Not sure where to post
Find a Conversation
Not sure where to post
| Sun, 11-19-2006 - 9:48pm |
Hi there I am not sure where to post this but I hope this is the right place. Let me tell you alittle about myself first. As of last year I had been married 11 years with two children and a stepdaughter. But on Agu. 28th of last year my now ex and I went our own ways due thing that we just could not work through. I have sence started a new life with a very special lady that has four children that I thank of as my own my son lives with us and we have my daughter every other weekend. But heres the thing my stepdaughter from my first marrage has not had anything to do with me unless she is in trouble or wants to use the computer in the last 4 months. Just today when my ex showed up to pick my daught up she informed me that my stepdaughter would be contacting me to see about spending thanksgiving with my parents whom she has not had any contact with in quit some time. I have just but given up on this girl do to the fact that she has not called tryed to speak to me returned emails or even seen me other than the times that I have picked my son up from his moms. With my parents coming to our home for thanksgivng my question is what would you do if you were in my shoes. should I just leave it be the way it is now or just simply say ok you can walk on me hurt me and act like I am not even here and let her come over. I had raised her sence she was 7 months old until her mom and I split up and divorced. Well thanks for your time.

jman,
Yes, I do think that you should let her come over, and keep trying to have a relationship with her. She probably feels very caught in the middle, and unsure of where she stands in relation to you, especially since she is not your biological child. I would imagine she has been trying to protect herself from being rejected by you, whether or not that would ever happen, and also trying to please her mom. Please realize that she is only a child (10 years old?) and trying to navigate some very difficult relationships right now. Her wanting to come on Thanksgiving could very well be an peace overture. Good luck to you and your family.
Rebecca
A question I have for you is since you've been raising this girl since she was a baby as your own, why aren't you picking HER up as well as your son for visitation? Maybe she feels like you don't care or really want to see her. Maybe it hurts when you come to get her brother and leave her behind. I'm not trying to say you've done something wrong, just trying to give you a possible perspective.
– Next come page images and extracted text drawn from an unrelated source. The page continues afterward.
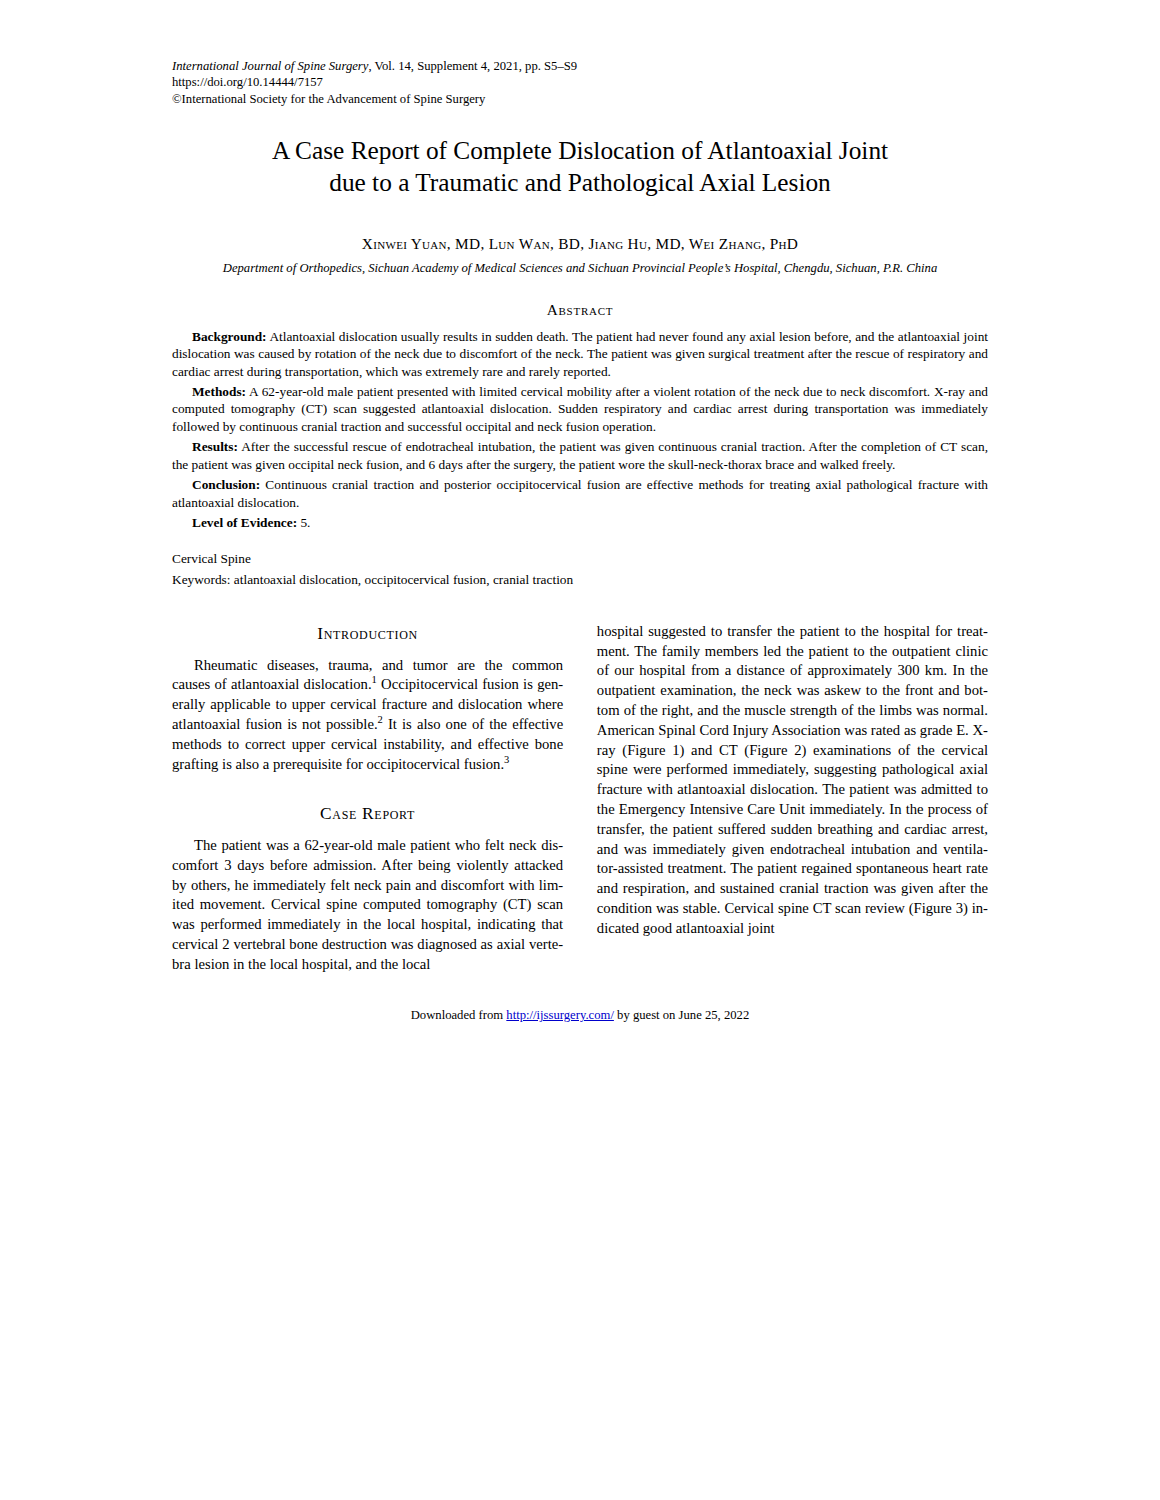International Journal of Spine Surgery, Vol. 14, Supplement 4, 2021, pp. S5–S9
https://doi.org/10.14444/7157
©International Society for the Advancement of Spine Surgery
A Case Report of Complete Dislocation of Atlantoaxial Joint
due to a Traumatic and Pathological Axial Lesion
Xinwei Yuan, MD, Lun Wan, BD, Jiang Hu, MD, Wei Zhang, PhD
Department of Orthopedics, Sichuan Academy of Medical Sciences and Sichuan Provincial People’s Hospital, Chengdu, Sichuan, P.R. China
Abstract
Background: Atlantoaxial dislocation usually results in sudden death. The patient had never found any axial lesion before, and the atlantoaxial joint dislocation was caused by rotation of the neck due to discomfort of the neck. The patient was given surgical treatment after the rescue of respiratory and cardiac arrest during transportation, which was extremely rare and rarely reported.
Methods: A 62-year-old male patient presented with limited cervical mobility after a violent rotation of the neck due to neck discomfort. X-ray and computed tomography (CT) scan suggested atlantoaxial dislocation. Sudden respiratory and cardiac arrest during transportation was immediately followed by continuous cranial traction and successful occipital and neck fusion operation.
Results: After the successful rescue of endotracheal intubation, the patient was given continuous cranial traction. After the completion of CT scan, the patient was given occipital neck fusion, and 6 days after the surgery, the patient wore the skull-neck-thorax brace and walked freely.
Conclusion: Continuous cranial traction and posterior occipitocervical fusion are effective methods for treating axial pathological fracture with atlantoaxial dislocation.
Level of Evidence: 5.
Cervical Spine
Keywords: atlantoaxial dislocation, occipitocervical fusion, cranial traction
Introduction
Rheumatic diseases, trauma, and tumor are the common causes of atlantoaxial dislocation.1 Occipitocervical fusion is generally applicable to upper cervical fracture and dislocation where atlantoaxial fusion is not possible.2 It is also one of the effective methods to correct upper cervical instability, and effective bone grafting is also a prerequisite for occipitocervical fusion.3
Case Report
The patient was a 62-year-old male patient who felt neck discomfort 3 days before admission. After being violently attacked by others, he immediately felt neck pain and discomfort with limited movement. Cervical spine computed tomography (CT) scan was performed immediately in the local hospital, indicating that cervical 2 vertebral bone destruction was diagnosed as axial vertebra lesion in the local hospital, and the local
hospital suggested to transfer the patient to the hospital for treatment. The family members led the patient to the outpatient clinic of our hospital from a distance of approximately 300 km. In the outpatient examination, the neck was askew to the front and bottom of the right, and the muscle strength of the limbs was normal. American Spinal Cord Injury Association was rated as grade E. X-ray (Figure 1) and CT (Figure 2) examinations of the cervical spine were performed immediately, suggesting pathological axial fracture with atlantoaxial dislocation. The patient was admitted to the Emergency Intensive Care Unit immediately. In the process of transfer, the patient suffered sudden breathing and cardiac arrest, and was immediately given endotracheal intubation and ventilator-assisted treatment. The patient regained spontaneous heart rate and respiration, and sustained cranial traction was given after the condition was stable. Cervical spine CT scan review (Figure 3) indicated good atlantoaxial joint
Downloaded from http://ijssurgery.com/ by guest on June 25, 2022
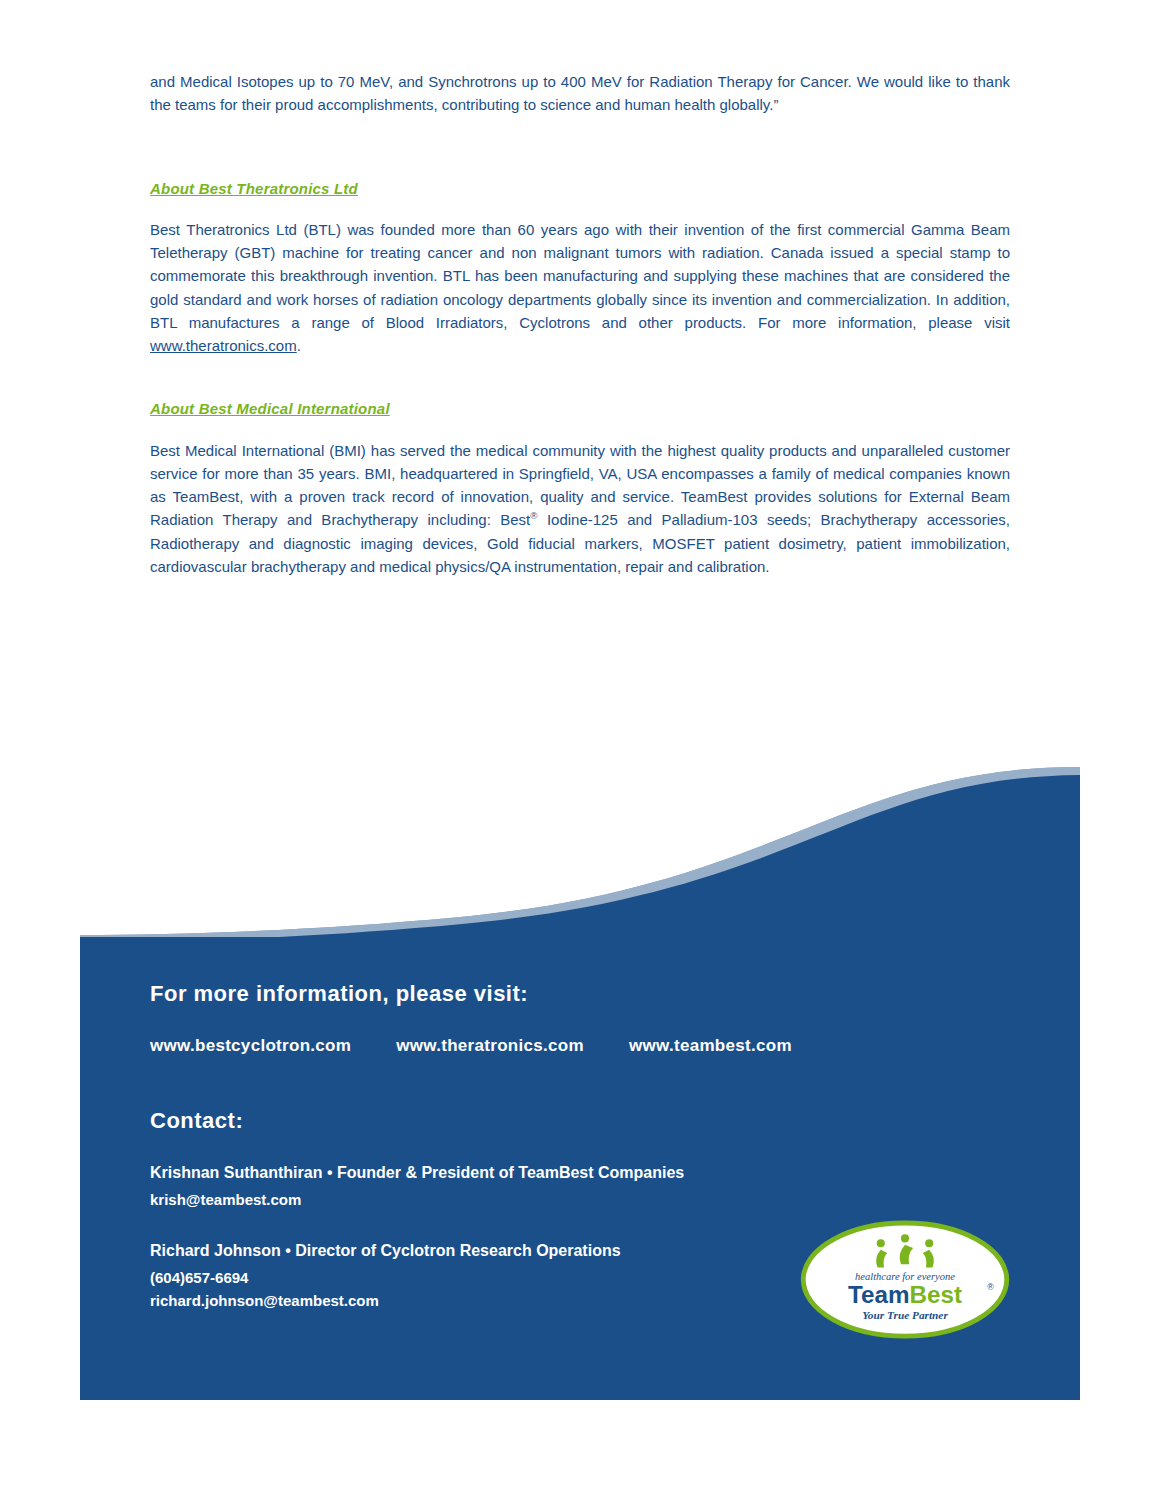and Medical Isotopes up to 70 MeV, and Synchrotrons up to 400 MeV for Radiation Therapy for Cancer. We would like to thank the teams for their proud accomplishments, contributing to science and human health globally.”
About Best Theratronics Ltd
Best Theratronics Ltd (BTL) was founded more than 60 years ago with their invention of the first commercial Gamma Beam Teletherapy (GBT) machine for treating cancer and non malignant tumors with radiation. Canada issued a special stamp to commemorate this breakthrough invention. BTL has been manufacturing and supplying these machines that are considered the gold standard and work horses of radiation oncology departments globally since its invention and commercialization. In addition, BTL manufactures a range of Blood Irradiators, Cyclotrons and other products. For more information, please visit www.theratronics.com.
About Best Medical International
Best Medical International (BMI) has served the medical community with the highest quality products and unparalleled customer service for more than 35 years. BMI, headquartered in Springfield, VA, USA encompasses a family of medical companies known as TeamBest, with a proven track record of innovation, quality and service. TeamBest provides solutions for External Beam Radiation Therapy and Brachytherapy including: Best® Iodine-125 and Palladium-103 seeds; Brachytherapy accessories, Radiotherapy and diagnostic imaging devices, Gold fiducial markers, MOSFET patient dosimetry, patient immobilization, cardiovascular brachytherapy and medical physics/QA instrumentation, repair and calibration.
For more information, please visit:
www.bestcyclotron.com www.theratronics.com www.teambest.com
Contact:
Krishnan Suthanthiran • Founder & President of TeamBest Companies krish@teambest.com
Richard Johnson • Director of Cyclotron Research Operations (604)657-6694
richard.johnson@teambest.com
healthcare for everyone TeamBest ® Your True Partner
Another possibility here is that from what you said she is about 13, right? Could some of this behavior just be typical selfish teenage stuff?
Whatever is going on with your daughter don't give up. She's a child. Sometimes kids push you away, but as adults we know they don't really want that. what they really want is to feel secure in our love for them.
Good luck in your relationship with your stepdaughter. have her over for Thanksgiving and try to spend that time mending the relationship.
It was not his choice that SD has not come over when his weekend visits with his biological daughter takes place. His SD decided she didn't want to come over and stay when his bio daughter is over. In the beginning when BD and BM split up, she would visit. But then, she started not coming. She was told that she could come over anytime, she didn't have to wait until the weekends when his dd came over. BUT... She chose not to ever come over. She chose not to call. She chose not to associate with anyone. And when she decides to get in touch with someone, it is when she is either wanting something or is in trouble with her mom. It also seems like she only wants to associate with the family only when she knows she is supposed to be getting something. The last time we saw her for any length of time was back a few months ago and she barely talked with anyone, we were at a family function. We don't hear from her all this time hardly, and then she had told DD about wondering if anyone over in our family is giving her a birthday gift, which DD informed us about during this weekend. Now we hear that she wants to spend Thanksgiving with her Nana (SD's mom), but they will be at our house instead. She actually didn't say she wanted to be with her stepdad for Thanksgiving, but she wanted to be with Nana.
Don't get me wrong, I am not saying that she should just be forgotten. Yes, she is a kid and they always try to see what they can get out of someone. Yes, she may be confused, worried, and even scared. She could very well be torn between what her mother wants and what she wants. But at the same time, she is hurting him and I am the one who sees this. She is hurting the rest of his family too. I think that she should be given the chance to figure out what she wants and if she wants him as stepdad then that is fine. I also think that they both need to sit down and talk about it face to face so it is out in the open. Maybe then they will be able to decide what they would like to do.
No matter what he chooses to do about this, I will support his decision.